What might? Koss thinks a consistent sex education program in elementary and high schools that taught “positive skill-building about sex and relationships” would go a long way toward giving young adults practical behavioral skills for how to have enjoyable and consensual sex. “You should start early,” she says. However, she also thinks such a national campaign, or even getting access to students to test one, is unlikely to get traction in the present political climate.

Restorative justice

Koss was also the principal investigator for the RESTORE program, the first peer-reviewed quantitative evaluation of restorative justice (RJ) conferencing, a voluntary, face-to-face moderated meeting between the victim and the perpetrator of sexual assault. RJ sessions give victims and their supporters a chance to talk about the effects the rape had on them, and the perpetrators an opportunity to acknowledge their actions and express remorse—and for each to listen to the other. Then, together, participants create a supervised plan for redressing the damage.

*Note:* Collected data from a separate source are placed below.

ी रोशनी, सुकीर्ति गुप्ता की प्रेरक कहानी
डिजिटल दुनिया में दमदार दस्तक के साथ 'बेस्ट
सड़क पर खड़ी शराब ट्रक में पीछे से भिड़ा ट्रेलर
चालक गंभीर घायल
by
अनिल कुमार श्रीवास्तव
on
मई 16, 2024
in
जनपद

One reason Koss has embraced restorative justice as a remedy, she says, is the failure of the criminal justice system. The comprehensive conviction rate is about 2% for all incidents of reported rape. Cases fall away at every single step in the process, Koss says, from the two-thirds of victims who decide not to report the crime, to police who decline to investigate, to spoiled or lost evidence, to prosecutors who decline to bring cases, and finally, to victims who must contemplate facing the brutal, public, spirit- and reputation-wrecking gauntlet they must run if they ever do actually reach a courtroom. That 2% conviction figure holds even when the victim is a child, Koss says. And as a victim in the system, as opposed to a participant in an RJ conferencing session, “you have zero control,” she says.

Rape takes a harsh toll on its victims. One study found that, for those who sought help, the average cost for a month of medical treatment in 2013, before insurance payments, was $6,737. Another study put the estimated lifetime cost of rape per victim, in 2014 dollars, at more than $122,461, largely for lost work and medical and mental health expenses. The same study put the societal cost at $3.1 trillion, including the effects on perpetrators and the activities of the criminal justice system. And a reported 2.4% of American women experience rape-related pregnancy over their lifetimes.

Effective policy has been an important goal for Koss, who testified in Congressional hearings that led to the first Violence Against Women Act in 1994 (PDF, 18MB). But experience, and more recent research, have shown that there is no easy fix for sexual violence (PDF, 3MB). We need to know more.

Koss sees SES-V as a bridge to a new generation of investigators, and to a more inclusive perspective on who is vulnerable to sexual exploitation in our society. Working on that has been “a real closing of the loop for me,” she says. “I don’t have to worry. There will be people doing this research in the future.” Koss explicitly recruited junior people and critics of the SES for the project. “I figured they’re the best people to see the problems.”

The pandemic turned out to be something of a gift, too, given that Koss and her far-flung collaborators could gather every other week via video, with few distractions. “I’ve never been as productive as I have these past two years,” she says.